Beside these, technology has reduced the burden of mankind. By employing ‘Hawk Eye’ (a technology designed to visually track the trajectory of the ball) in sports help match officials to make right decision through instant review, even if he or she is not sure of what he or she really saw. Use of smartphones has furthered the understanding of individualism, at least for me, disappointingly in narrower sense. One touch, you have access to everything you need without any body’s help, but, the social support system and interpersonal communication are almost nonexistent. Did we reach a point where we need to redefine Isolation?
For a short conversation to your friend, residing next room, probably a distance of 10 to 15 steps away, you make a phone call. Obsessed to one’s favourite television channel, husband (father), wife (mother) and children resort to take meals at different times for they do not want to miss their most cherished television programmes. Western soft power – food habits, dress codes, languages and behaviours that we see in television programmes, news and social networks sites has its part in our changing life style. While technology has helped us keep informed; vilification, allegation and accusation have distanced us rather than bringing us closer in a fast globalising world. Do we really want to face these realities of life unfolding unto us?
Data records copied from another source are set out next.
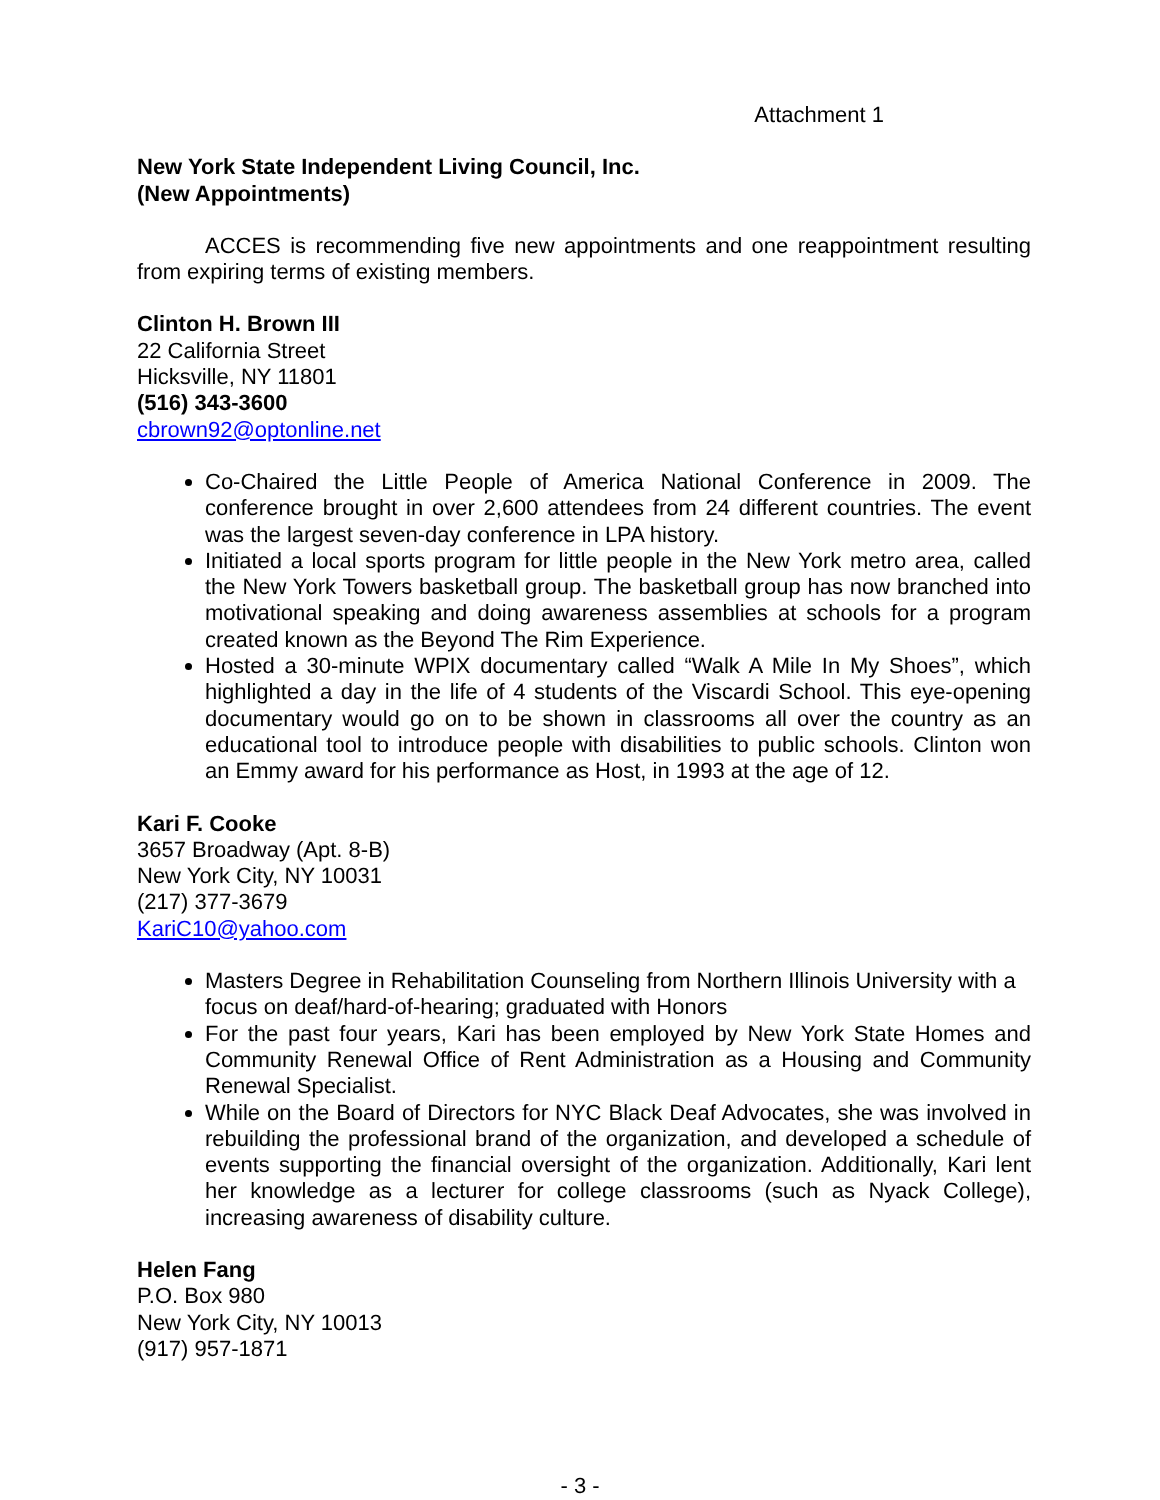Attachment 1
New York State Independent Living Council, Inc.
(New Appointments)
ACCES is recommending five new appointments and one reappointment resulting from expiring terms of existing members.
Clinton H. Brown III
22 California Street
Hicksville, NY 11801
(516) 343-3600
cbrown92@optonline.net
Co-Chaired the Little People of America National Conference in 2009. The conference brought in over 2,600 attendees from 24 different countries. The event was the largest seven-day conference in LPA history.
Initiated a local sports program for little people in the New York metro area, called the New York Towers basketball group. The basketball group has now branched into motivational speaking and doing awareness assemblies at schools for a program created known as the Beyond The Rim Experience.
Hosted a 30-minute WPIX documentary called “Walk A Mile In My Shoes”, which highlighted a day in the life of 4 students of the Viscardi School. This eye-opening documentary would go on to be shown in classrooms all over the country as an educational tool to introduce people with disabilities to public schools. Clinton won an Emmy award for his performance as Host, in 1993 at the age of 12.
Kari F. Cooke
3657 Broadway (Apt. 8-B)
New York City, NY 10031
(217) 377-3679
KariC10@yahoo.com
Masters Degree in Rehabilitation Counseling from Northern Illinois University with a focus on deaf/hard-of-hearing; graduated with Honors
For the past four years, Kari has been employed by New York State Homes and Community Renewal Office of Rent Administration as a Housing and Community Renewal Specialist.
While on the Board of Directors for NYC Black Deaf Advocates, she was involved in rebuilding the professional brand of the organization, and developed a schedule of events supporting the financial oversight of the organization. Additionally, Kari lent her knowledge as a lecturer for college classrooms (such as Nyack College), increasing awareness of disability culture.
Helen Fang
P.O. Box 980
New York City, NY 10013
(917) 957-1871
- 3 -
With technology, parts of human faculties are less burdened to the extent that some tasks are done away with altogether. As we try to fit in technology driven human community, some original characters in us are losing their grounds, inadvertently though. If these trends continue, a time may come where human faculties will be incapacitated to perform some tasks otherwise its primary function. Therein, Lamarckian Theory of ‘Use and Disuse’ will come into play. Are we becoming robots acting in conformity with the commands of the Technology?